Water cannon fired at protesters as tensions rise in Myanmar
Tension in the confrontations between the authorities and demonstrators against last week’s coup in Myanmar boiled over Monday, as police fired a water cannon at peaceful protesters in the capital, Naypyitaw.
On Sunday, in the town of Myawaddy on Myanmar’s eastern border with Thailand, police shot into the air in an evident effort to disperse a rowdy crowd. There had been no initial reports of injuries, but the Assistance Assn. for Political Prisoners, an independent watchdog group, said one woman had been shot, without providing further details.
There have been no signs that either protesters or the military was backing down in their confrontation over who is the country’s legitimate government: Aung San Suu Kyi’s National League for Democracy party, which won a landslide victory in November’s election, or the junta that formed one week ago and which claims the polls were marred by voting fraud.
Nonviolent protests demanding the release of the detained Suu Kyi and restoration of her government have spread all over the country, with awareness of them growing after the authorities on Sunday lifted a brief ban on internet access.
State media appear to have ignored the protests, but videos and reports on the demonstrations were being posted by social media users.
The Myanmar military has taken control of the country under a one-year state of emergency, and detained political leaders such as Aung San Suu Kyi.
There were reports of new protests Monday in Kachin state in the north, Mon state in the southeast, Tachileik, a border town in eastern Shan State, Naypyitaw and Mandalay, the country’s second largest city, where there were marchers and a procession of motorbikes.
The protests in Naypyitaw, ongoing for several days, have been especially unusual, because a great part of the city’s population are civil servants and their families. The city was purpose-built under a previous military government, has a heavy military presence and lacks the tradition of protest of the former capital, Yangon.
A morning protest in Yangon, Myanmar’s biggest city, swelled rapidly with the crowd exceeding a thousand demonstrators at a major downtown intersection.
They chanted slogans, raised a three-finger salute and carried placards saying, “Reject the military coup” and “Justice for Myanmar.” Some smaller groups broke off from the main protest and headed to the Sule Pagoda, a past rallying point for major protests against previous ruling juntas.
On Sunday, the golden-domed pagoda served as a rallying point for tens of thousands of demonstrators, as it did protesters against military rule during a massive 1988 uprising and again during a 2007 revolt led by Buddhist monks.
The military used deadly force to end both of those uprisings, with estimates of hundreds if not thousands killed in 1988. While riot police have watched the protests this past week, soldiers have been absent and there have been no reports of major clashes.
The growing protests are a sharp reminder of the long and bloody struggle for democracy in a country that the military ruled directly for more than five decades before loosening its grip in 2012. Suu Kyi’s government, which also won a landslide election in 2015, was the first led by civilians in decades, though its power was limited by a military-drafted constitution.

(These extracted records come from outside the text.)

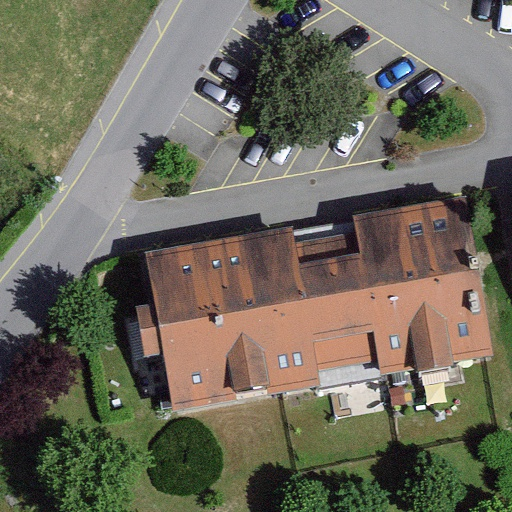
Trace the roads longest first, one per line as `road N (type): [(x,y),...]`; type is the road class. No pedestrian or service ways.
road 1 (residential): [(511,160),(73,237)]
road 2 (residential): [(73,237),(216,0)]
road 3 (residential): [(0,337),(73,237)]
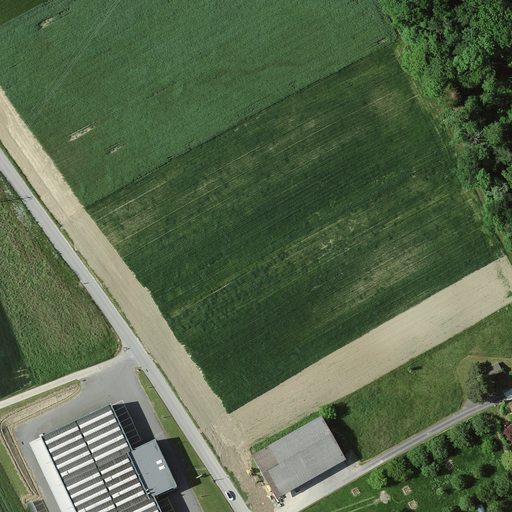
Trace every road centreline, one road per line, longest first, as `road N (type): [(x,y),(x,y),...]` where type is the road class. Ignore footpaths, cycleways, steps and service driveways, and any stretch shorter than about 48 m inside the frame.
road 1 (tertiary): [(0,153),(141,352),(239,511)]
road 2 (track): [(496,236),(472,194),(441,81),(399,0)]
road 3 (track): [(0,407),(141,352)]
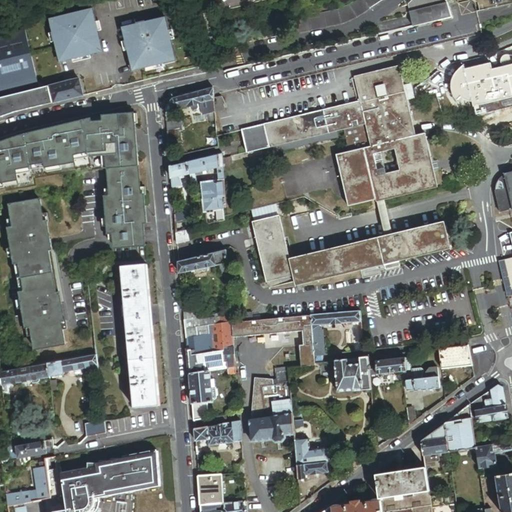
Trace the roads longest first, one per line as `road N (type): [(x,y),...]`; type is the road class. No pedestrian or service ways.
road 1 (residential): [(151,91),(189,511)]
road 2 (residential): [(151,91),(478,17)]
road 3 (residential): [(511,363),(313,511)]
road 4 (residential): [(0,131),(151,91)]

A call for a general strike was issued late Sunday by several activist groups in Yangon, but it was not clear if it had been widely circulated or adopted by the informally organized civil disobedience movement at the forefront of the protests.
The Myanmar democracy was fragile, but now that it’s broken, the world needs to help get the country back on a democratic course.

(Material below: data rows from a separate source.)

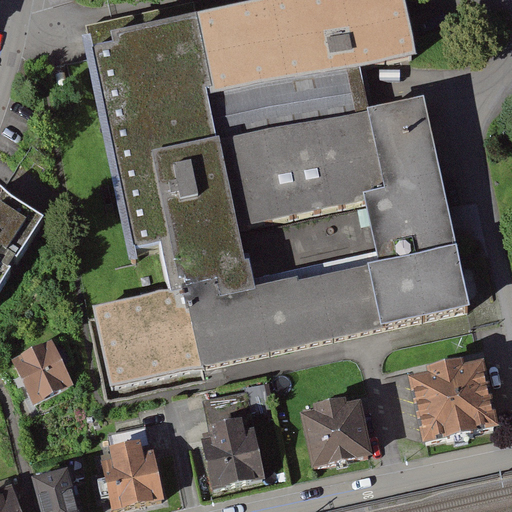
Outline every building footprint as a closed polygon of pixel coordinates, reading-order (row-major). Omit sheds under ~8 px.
[(178,299),(101,315),(118,396),(480,321),(435,107),(377,119),(373,101),(368,77),(424,66),(417,30),(410,0),(361,0),(200,34),(202,41),(101,62),(142,257),(168,252),(178,299)] [(0,290),(44,224),(0,194),(0,290)] [(58,348),(17,367),(37,411),(78,392),(58,348)] [(437,385),(414,390),(430,458),(508,440),(493,375),(474,379),(472,371),(436,380),(437,385)] [(368,407),(307,419),(319,481),(381,469),(368,407)] [(218,443),(204,446),(218,503),(274,490),(262,437),(254,439),(252,428),(216,436),(218,443)] [(119,471),(106,474),(114,511),(160,511),(173,509),(162,460),(151,463),(149,451),(117,458),(119,471)] [(86,511),(79,479),(41,488),(46,511),(86,511)] [(5,502),(0,503),(0,511),(20,511),(14,490),(3,494),(5,502)]
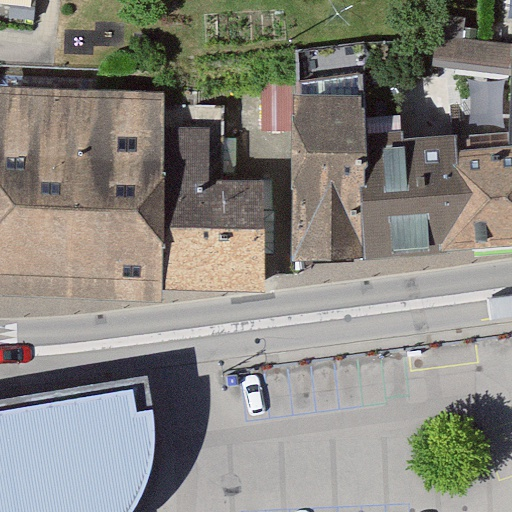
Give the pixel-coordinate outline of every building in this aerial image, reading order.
[(283,80),(291,253),(362,248),(359,134),(357,71),(283,80)] [(158,90),(0,86),(0,287),(153,291),(154,279),(156,177),(158,90)] [(511,231),(511,130),(359,134),(362,248),(511,231)] [(249,274),(250,171),(156,177),(154,279),(249,274)] [(135,511),(148,488),(154,461),(156,439),(154,418),(138,418),(134,398),(0,419),(0,511),(135,511)]
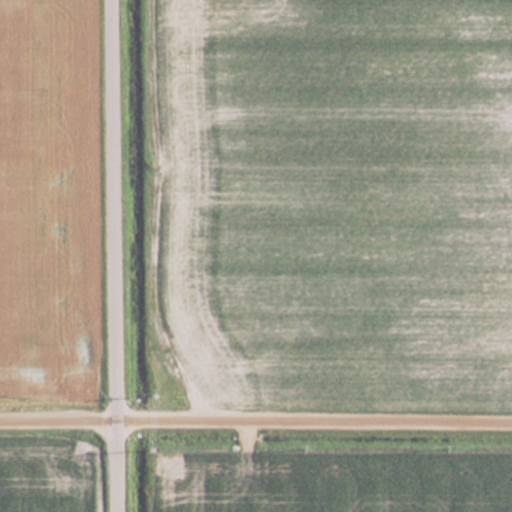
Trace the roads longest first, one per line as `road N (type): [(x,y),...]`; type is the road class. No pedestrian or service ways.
road 1 (residential): [(118,511),(112,0)]
road 2 (residential): [(0,423),(511,428)]
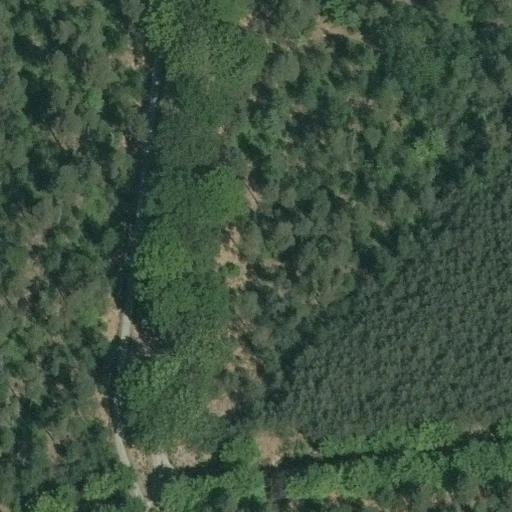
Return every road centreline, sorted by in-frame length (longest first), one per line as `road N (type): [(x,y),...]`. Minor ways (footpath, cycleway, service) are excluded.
road 1 (track): [(209,0),(156,450),(159,481)]
road 2 (track): [(159,481),(511,451)]
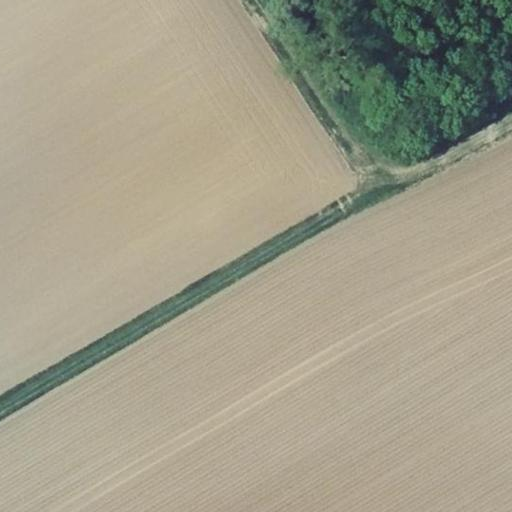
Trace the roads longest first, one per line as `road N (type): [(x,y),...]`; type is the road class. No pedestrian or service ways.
road 1 (track): [(0,419),(511,115)]
road 2 (track): [(381,189),(255,0)]
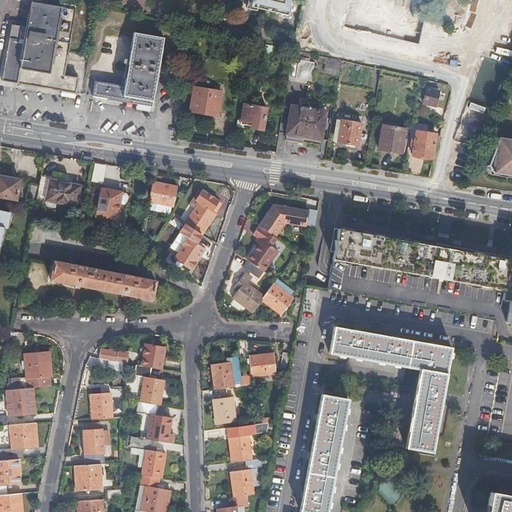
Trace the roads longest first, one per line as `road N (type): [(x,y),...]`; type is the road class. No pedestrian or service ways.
road 1 (secondary): [(249,168),(511,209)]
road 2 (secondary): [(0,126),(249,168)]
road 3 (residential): [(484,346),(474,336),(322,309),(311,360)]
road 4 (residential): [(392,449),(399,402),(385,396),(357,403),(336,511)]
road 5 (residential): [(81,326),(45,511)]
road 6 (residential): [(196,511),(189,326)]
road 7 (residential): [(189,326),(206,299),(249,168)]
road 8 (residential): [(311,360),(283,511)]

The Assistance Assn. for Political Prisoners in Myanmar, an independent watchdog group, says 165 people, mostly politicians, had been detained since the Feb. 1 coup, with just 13 released.
One foreigner has been confirmed held by the authorities, Sean Turnell, an economist at Australia’s Macquarie University who was an advisor to Suu Kyi’s government. He was detained Saturday under unclear circumstances.
A statement issued Monday by the office of Australian Foreign Minister Marise Payne said he was being provided with consular support and described him as ” a highly regarded advisor, member of the academic community.”
“We certainly believe he should be immediately released,” it said.
The military has accused Suu Kyi’s government of failing to act on its complaints that November’s election was marred by fraud, though the election commission said it had found no evidence to support the claims.
The elected lawmakers of Suu Kyi’s party have asked for international recognition as the country’s government after meeting online Friday to declare themselves as the sole legitimate representatives of the people. The military barred them from convening Parliament last week.